I found myself at a low. No home. No job. Drinking every day. Abusing drugs. My issue was alcohol and marijuana. I was drinking for over 20 years. If I was sad, I went to the drink. If I was happy, I went to the drink. Any type of emotion I was dealing with, I would drink. So my living situation was just one foot from being in the street.
There was this one day where I was actually at an abandoned apartment, staying with a cousin of mine. I found myself in a situation where I felt like I didn’t know what I was doing. I didn’t have any guidance anywhere. My life just spiraled out of control. I had no contact with my family, I was separated from my wife, and I had little contact with my children.
Why am I living like this? Why am I accepting this reality?
I felt like it needed to stop. I had enough.
I wanted to get sober because I wanted to change my life, not just get sober. And that’s a big difference. Some people want to just stop drinking, but the behavior stays the same. They’re still hanging around the same people. They’re still in the same environment. They’re still doing the same negative things.
There were people around who were not necessarily positive in my life, and I just had to separate myself from that. Not necessarily bad people, not to pass judgement, but there were things that I wanted in my life that they didn’t want in theirs. So I had to make a change.
I first came to Samaritan Inns in March 2015. I started with the Adult Treatment Program. From there, I progressed through the Transitional Living Program. And from there, into the Affordable Housing Communities Program.
I liked the fact that Samaritan Inns is a drug free environment. I like the fact that there are counselors around me. I like the fact that there are other people around me within the program that understand what I’m dealing with and what I’m going through—that support system. So, I bought right into it. It’s benefited me to this day.
There’s no drugs. No alcohol. You can always talk to someone about things you may be dealing with. People are always checking up on you. It’s a great community. And it was a day by day process. That first day was tough. That second day was even tougher, but I had a lot of positive people around me telling me, “Hang in there. It’s going to get better.”
There’s a set discipline you have to go through. You have to meet with your counselor on a regular basis. There were some things you had to report in and on time. Time management, being responsible for your actions, making sure you’re where you’re supposed to be, spiritually growing, and you have to be actively seeking employment or be gainfully employed.
I’ve been on my job—it’ll be a year this month.

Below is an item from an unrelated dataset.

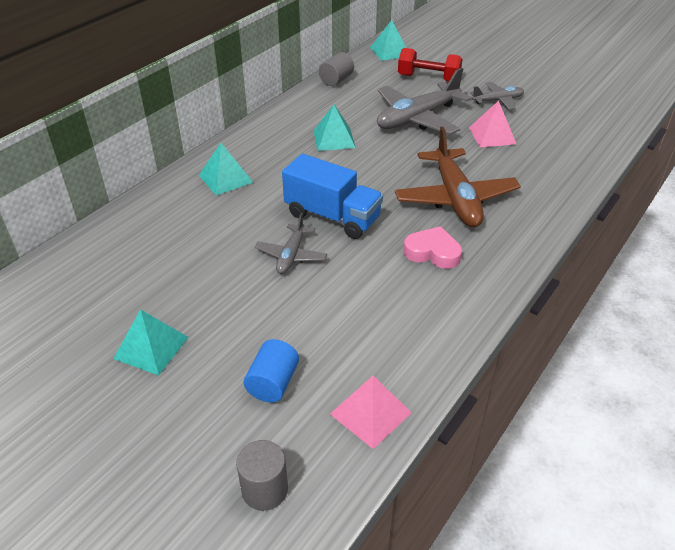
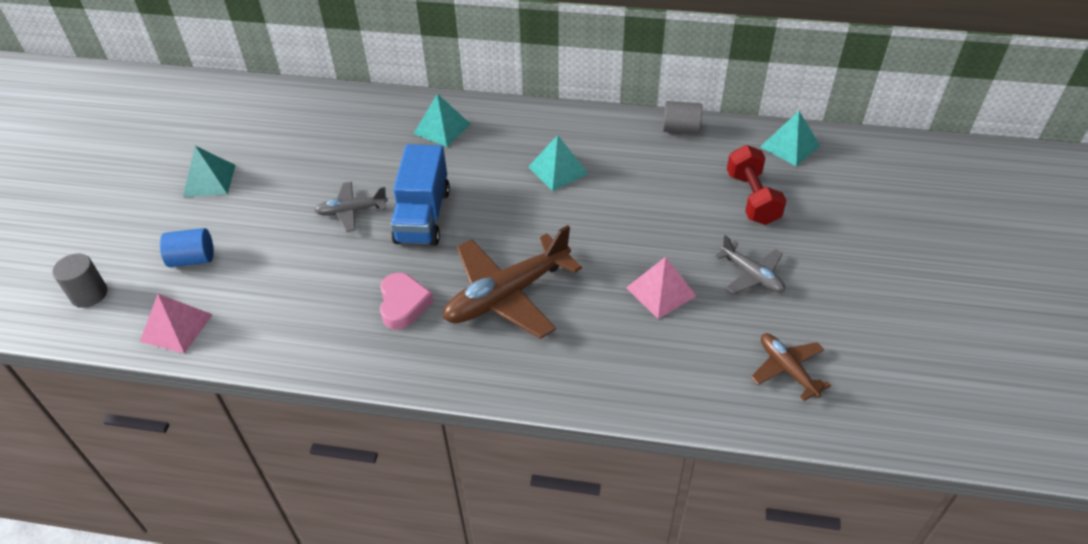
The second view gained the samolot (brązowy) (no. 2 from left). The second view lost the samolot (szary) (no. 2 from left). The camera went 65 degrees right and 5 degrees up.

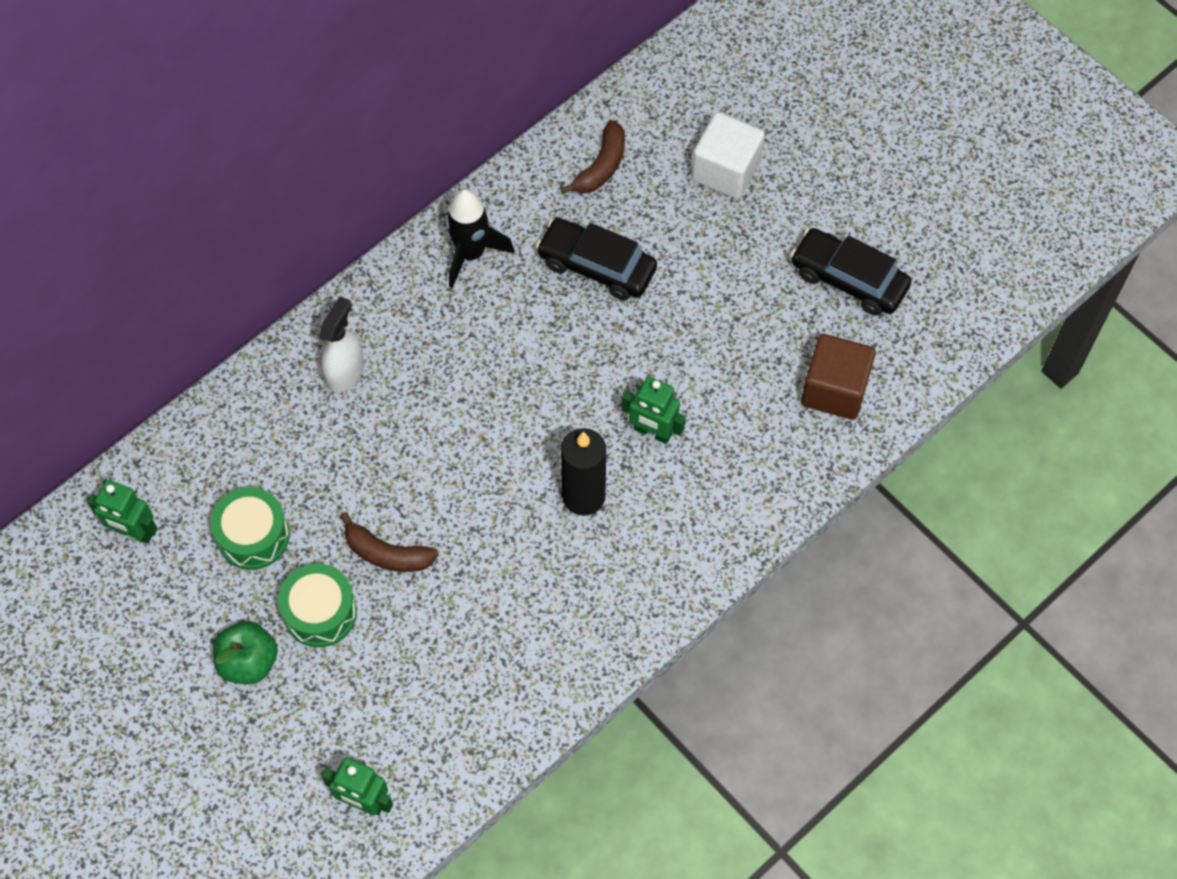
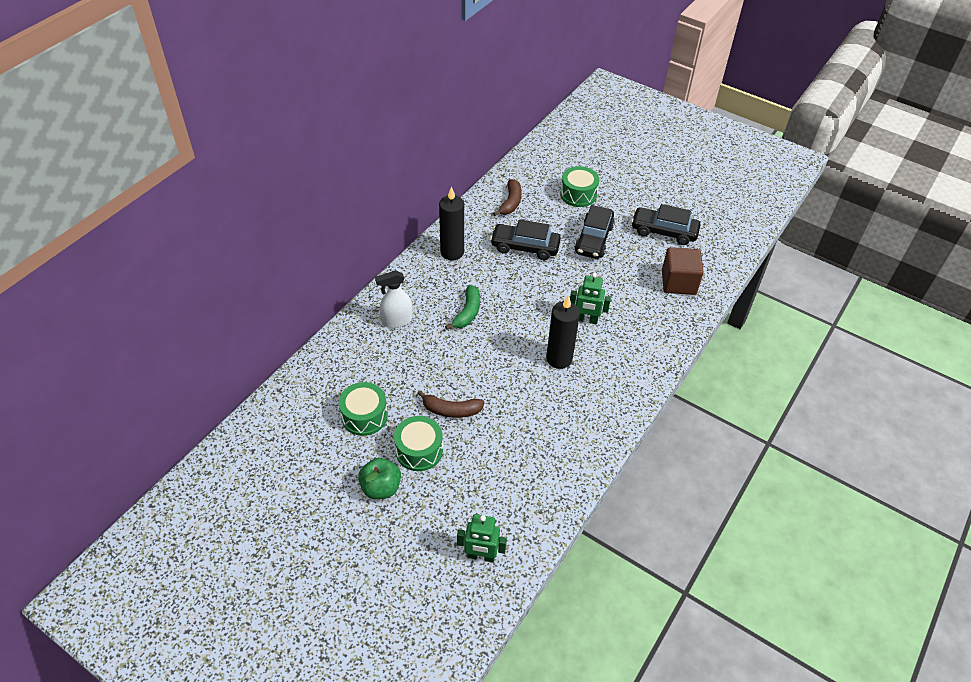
The spryskiwacz (biały) ended up facing another way, 120 degrees counterclockwise from before. Where the rakieta (czarny) stood, the świeca (czarny) (no. 1 from left) came to stand. The second view gained the banan (zielony). Where the sześcian (biały) stood, the bęben (zielony) (no. 3 from left) came to stand. The second view gained the samochód (czarny) (no. 2 from left). The second view lost the robot (zielony) (no. 1 from left). The camera went 15 degrees left and 15 degrees down.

Started off part-time, quickly went to full-time, and quickly got promoted to a lead position. I’m saving money, talking to my children on a regular basis, have a great relationship with their mom, my parents are still living and I have a great relationship with them, re-connection with my community.
I’m just making better decisions. Constantly growing.
And while you’re employed in Samaritan Inns’ Affordable Housing Communities Program, if you invest 50% of your salary there is a program which will supplement the other half, and will actually pay your rent for six months. A lot of people who have substance use issues, also have life issues. So this kind of helped me with discipline with my money. I could start a savings account and pay some old debts off.
So I had a great start. A great foundation.
There’s no doubt in my mind that if I stayed out in the environment I was in, that’d I’d probably either be dead,
incarcerated, or in the street just wandering around, still trying to figure out my next move.
Thaddeus, my counselor at Samaritan Inns, would always ask, “What’s going on with you? What’s happening with you? How are you feeling? Do you have any questions? What can I do to help?”
“We told Tim to continue to pray, continue to speak with his sponsor, continue to go to meetings, and he began slowly buying into this process. We could see the change in him. He became more open to new ideas, he slowed down, and he was able to get employed.” – Thaddeus, Counselor
I still lean on him. I still call and say, “Hey, this is what’s going on with me.” He still offers advice in those areas. Most importantly, he says, “Just stay connected. Make sure you’re with the winners. Make sure you were those who want what you want. Always attend meetings.”
Meetings are one of the biggest things. Just remind you from where you’ve come. And it reminds you of that first day. It reminds you how far you’ve come.
I have a son who’s in college. He’s going into his final year. I’ve got an 11 year old daughter. She’s going into the 6th grade. Also have a younger son, he’s going into the 3rd grade. All honor roll students. Proud as I can be!
I owe that to God. I mean I pray every day. I try to remain focused on everything I need to do. Always mindful on where I came, but within a year, it’s amazing how far I’ve come. I am just thankful every day. This past year has been incredible and life changing. I’m just excited for the next year, to see what God has to offer. I thank Samaritan Inns.